We can use feature importances (see Figure 7) and directional effects observed from t tests (see Table 4) to make assumptions about groups that conduct suicide bombings. The most important feature in predicting whether groups engage in suicide bombing is their use of explosive vehicles to conduct attacks. That is, groups that engage in suicide bombings use explosive vehicles significnatly more often than groups that do not engage in suicide bombings.
Terrorist groups that use suicide bombing are also more likely to claim responsibility for their attacks than their counterparts, suggesting the former seek notoriety for their deeds. That is, these groups are forthcoming and tend not to hide in the shadows.

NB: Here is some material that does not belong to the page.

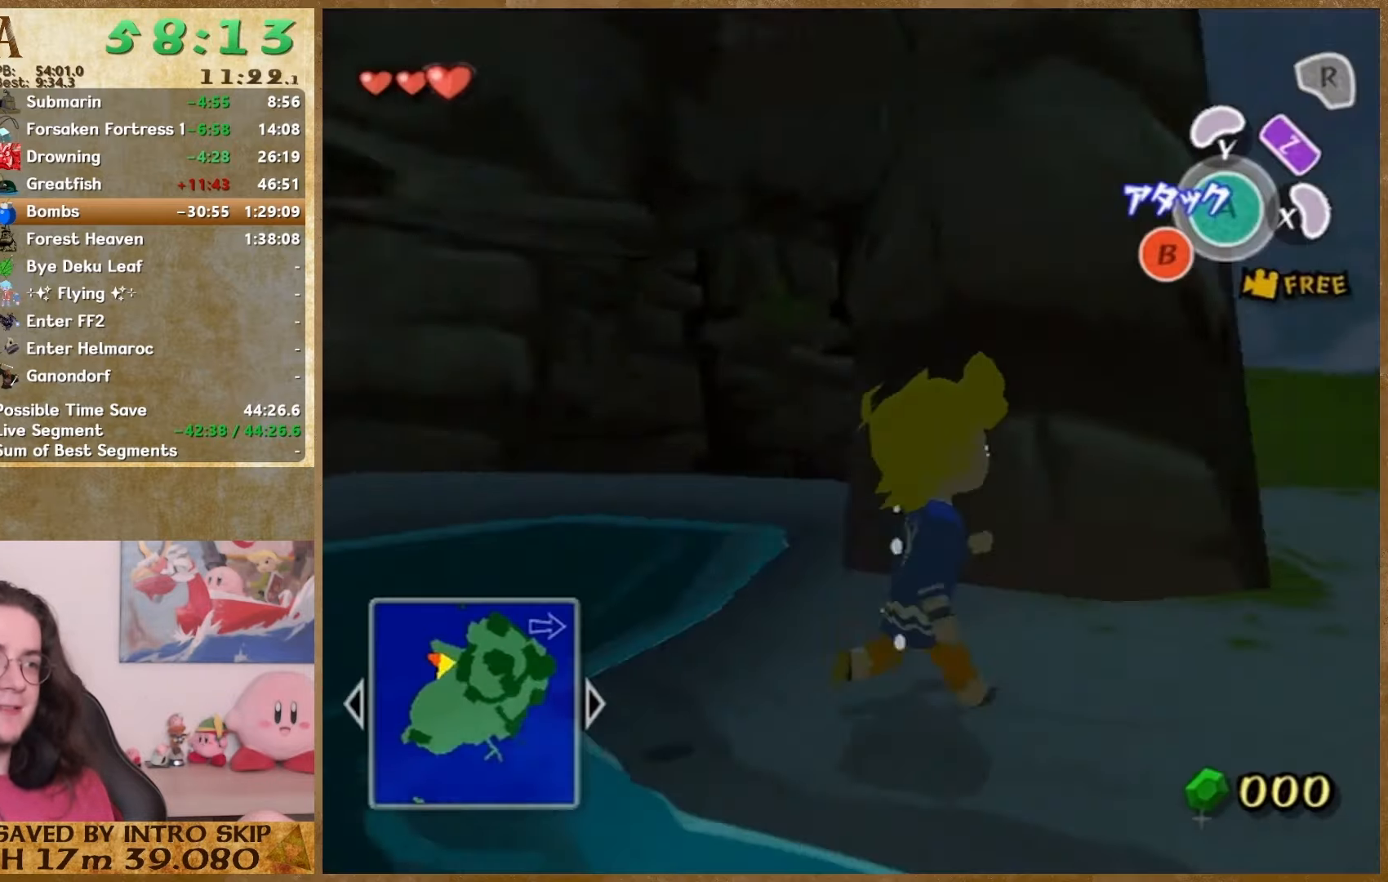
{"buttons": [], "left_stick": "up", "right_stick": "center", "events": [[267, "right_stick", "down-right"], [400, "right_stick", "center"], [500, "left_stick", "up"]]}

Finally, groups that engage in suicide bombings tend to provide significantly more services than groups that do not engage in suicide bombings. According to OEF researchers, some violent groups seek legitimacy and international support through service provision (see Heger & Jung, 2015).
Taken together, this work suggests authorities and individuals should be particularly vigilent in areas that have a high density of vehicles. Authorities should monitor terriost groups that have claimed responsibility for suicide bombings in the past -- particularly those that provide services for their communities.
Heger, Lindsay L. and Danielle F. Jung (2015) Negotiating with rebels: The effect of rebel service provision on conflict negotiations. Journal of Conflict Resolution, 61, 1203-1229.